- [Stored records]

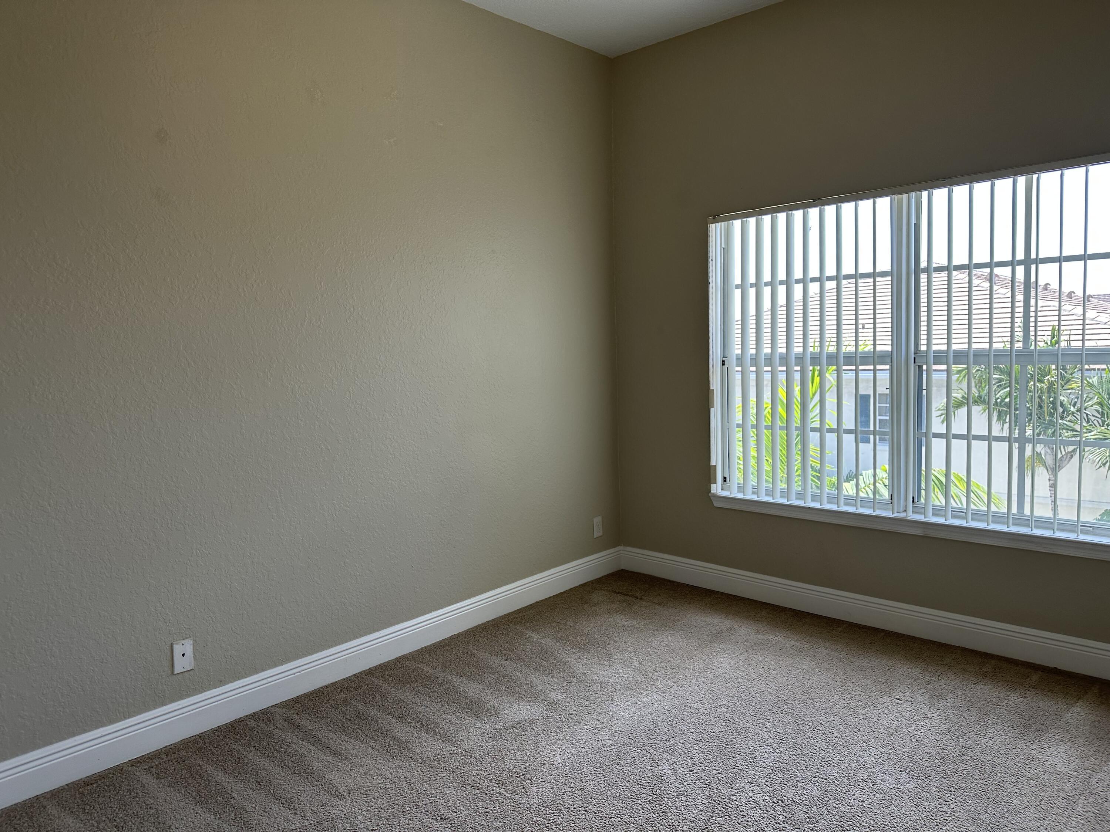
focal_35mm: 24
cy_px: 416
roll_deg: +2.2
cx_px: 555
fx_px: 770
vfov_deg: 56.8
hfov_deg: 71.6
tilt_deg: -4.3
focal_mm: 6.86
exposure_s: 1/221
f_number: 1.78
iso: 80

- [Your assignment] Retype all the records exactly and keep out every picture.

- [Output below]
focal_35mm: 24
cy_px: 416
roll_deg: +2.2
cx_px: 555
fx_px: 770
vfov_deg: 56.8
hfov_deg: 71.6
tilt_deg: -4.3
focal_mm: 6.86
exposure_s: 1/221
f_number: 1.78
iso: 80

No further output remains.